L’école où elle allait toujours, les pieds enrubannés dans les pans déchirés d’une couverture pour ne pas se geler les pieds au cours de ces hivers, coup du sort oblige, si rudes.

Marie se lève doucement. D’un pas hésitant, elle s’éclipse dans la chambre et me ramène une pochette et quelques cahiers, jaunis par le temps.

Mes mains tremblent un peu.
La couverture du premier cahier craque sous mes doigts.
Cahier de littérature.
Septembre 1943.

L’écriture est soigneuse, déliée, les lettres toutes pareilles, tracées d’une main sûre à la plume.

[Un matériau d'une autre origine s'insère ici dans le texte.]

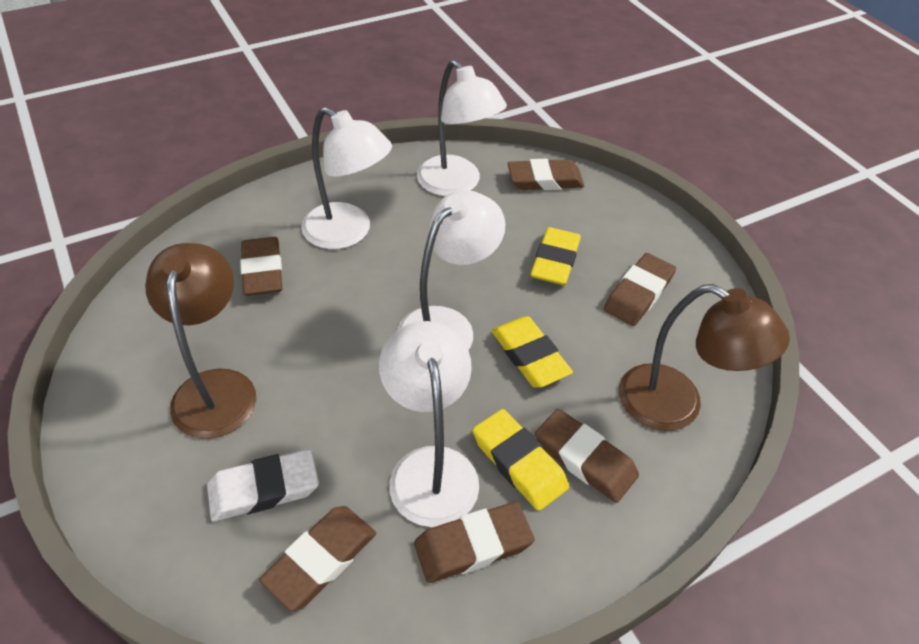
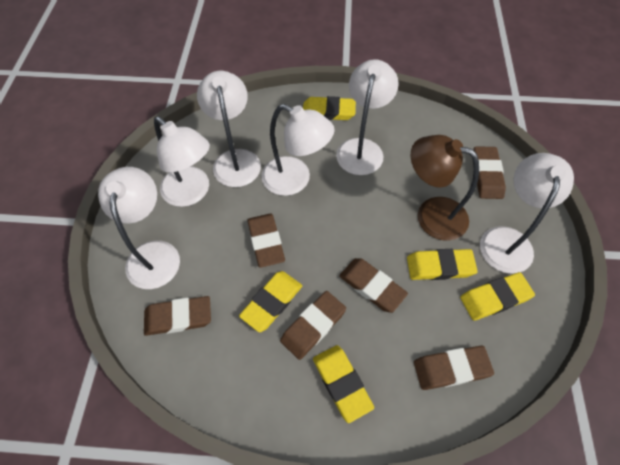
brown lamp: 2 -> 1
white eraser: 1 -> 0
white lamp: 4 -> 6
yellow eraser: 3 -> 5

« C’était important l’école. J’aimais que tout soit propre. Alors le soir – ma mère râlait parce que je me couchais tard, le soir, cet hiver là, je recopiais les leçons à la plume de calligraphie. Il faisait si froid que je gardais mes gants. Ils étaient troués mes gants, mais en ce temps, nous n’avions pas de laine pour les raccommoder. »

Marie sourit. Mais dans ses yeux, les larmes montent.

Les miennes la suivent.

Elle est touchante Marie.
Elle me raconte en riant, les anecdotes du printemps 1944.
De temps à autre, le masque jovial s’efface pour raconter aussi la souffrance.

« Comment pouvait-on être si cruel ? » Me demande Marie.

Oui. 


Juin 2014.

Après plusieurs semaines à l’hôpital et deux opérations, l’amie de Marie – 89 ans, tabassée en pleine rue pour son sac à main, traumatisée, a catégoriquement refusé de rentrer chez elle.


« Comment pouvait-on être si cruel en ce temps ? »


Commentaires

Babeth a dit…
Oui, comment?
Merci de prendre la plume et le temps pour nous raconter ça.
Vincent ARIN a dit…
Bravo, être kiné c'est rééduquer des corps en éduquant notre cœur.